# Two character searches and trip reports



## Squidley (May 8, 2010)

viewtopic.php?f=17&t=61285

SA, WA and KI trip reports are a bit of a hassle to search for on account of the search engine not accepting two character search strings. Any way around this?


----------



## Barrabundy (Sep 29, 2008)

So now we know how to keep our trip reports that little bit less public


----------



## intrepid (Oct 23, 2012)

Squidley said:


> on account of the search engine not accepting two character search strings. Any way around this?

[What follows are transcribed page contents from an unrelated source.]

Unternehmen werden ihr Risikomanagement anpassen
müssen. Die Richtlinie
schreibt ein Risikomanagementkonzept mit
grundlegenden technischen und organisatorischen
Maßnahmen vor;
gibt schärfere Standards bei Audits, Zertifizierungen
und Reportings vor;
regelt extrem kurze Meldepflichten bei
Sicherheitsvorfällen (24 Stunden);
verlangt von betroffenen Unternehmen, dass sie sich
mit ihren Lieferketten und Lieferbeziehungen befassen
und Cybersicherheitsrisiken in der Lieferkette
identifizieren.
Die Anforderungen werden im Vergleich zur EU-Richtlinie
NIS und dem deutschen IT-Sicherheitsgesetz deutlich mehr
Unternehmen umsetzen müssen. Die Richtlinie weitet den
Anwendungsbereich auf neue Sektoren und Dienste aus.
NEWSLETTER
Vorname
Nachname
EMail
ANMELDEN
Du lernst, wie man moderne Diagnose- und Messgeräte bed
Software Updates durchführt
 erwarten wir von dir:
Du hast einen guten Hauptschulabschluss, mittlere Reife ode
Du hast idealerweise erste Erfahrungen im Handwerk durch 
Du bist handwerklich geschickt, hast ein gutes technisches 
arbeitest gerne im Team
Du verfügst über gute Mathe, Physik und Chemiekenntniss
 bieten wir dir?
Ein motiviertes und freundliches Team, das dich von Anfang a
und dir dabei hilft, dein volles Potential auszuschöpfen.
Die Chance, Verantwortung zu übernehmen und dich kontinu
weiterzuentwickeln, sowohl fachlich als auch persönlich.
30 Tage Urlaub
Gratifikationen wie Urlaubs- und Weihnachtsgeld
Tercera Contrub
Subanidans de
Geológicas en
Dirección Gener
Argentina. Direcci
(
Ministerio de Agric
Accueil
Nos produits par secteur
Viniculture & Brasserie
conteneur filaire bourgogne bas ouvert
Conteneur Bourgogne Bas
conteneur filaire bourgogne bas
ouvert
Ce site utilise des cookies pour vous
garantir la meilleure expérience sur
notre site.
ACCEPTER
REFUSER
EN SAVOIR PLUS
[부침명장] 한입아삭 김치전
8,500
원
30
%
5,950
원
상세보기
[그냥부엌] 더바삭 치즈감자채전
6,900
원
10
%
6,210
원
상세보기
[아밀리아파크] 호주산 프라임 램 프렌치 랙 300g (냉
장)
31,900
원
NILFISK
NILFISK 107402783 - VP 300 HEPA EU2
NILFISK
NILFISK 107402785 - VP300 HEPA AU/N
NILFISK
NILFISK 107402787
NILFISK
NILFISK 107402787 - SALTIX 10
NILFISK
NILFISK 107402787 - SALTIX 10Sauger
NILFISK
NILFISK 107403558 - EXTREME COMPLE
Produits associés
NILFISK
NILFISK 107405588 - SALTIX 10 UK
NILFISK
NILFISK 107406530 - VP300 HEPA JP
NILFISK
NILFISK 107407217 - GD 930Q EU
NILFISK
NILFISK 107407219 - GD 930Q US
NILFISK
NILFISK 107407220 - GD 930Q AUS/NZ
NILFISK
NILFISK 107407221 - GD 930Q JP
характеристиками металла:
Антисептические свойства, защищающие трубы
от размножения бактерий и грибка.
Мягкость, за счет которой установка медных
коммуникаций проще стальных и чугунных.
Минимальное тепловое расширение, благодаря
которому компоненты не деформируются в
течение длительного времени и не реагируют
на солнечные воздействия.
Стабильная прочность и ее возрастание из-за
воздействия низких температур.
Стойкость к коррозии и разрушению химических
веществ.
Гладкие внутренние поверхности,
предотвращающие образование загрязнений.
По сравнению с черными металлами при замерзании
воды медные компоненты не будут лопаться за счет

maybe institute the 'SAus' and 'WAus' for reports?


----------



## Squidley (May 8, 2010)

I've got a trip report for you, LB, just look in here:


----------



## Squidley (May 8, 2010)

intrepid said:


> Squidley said:
> 
> 
> > on account of the search engine not accepting two character search strings. Any way around this?
> ...


Yeah, though that doesn't help when searching old reports. I wonder if a find replace could be done with the database on "SA:" to change it to "SAus" just so I, Squidley, can dredge up old trip reports more easily


----------



## intrepid (Oct 23, 2012)

Squidley said:


> intrepid said:
> 
> 
> > Squidley said:
> ...


ah yeah - sorry, is has to be retrospective too - carry on...


----------



## GlenelgKiller (Mar 13, 2012)

Squidley said:


> I've got a trip report for you, LB, just look in here:


As easy as shooting "fish" in a barrel ;-)


----------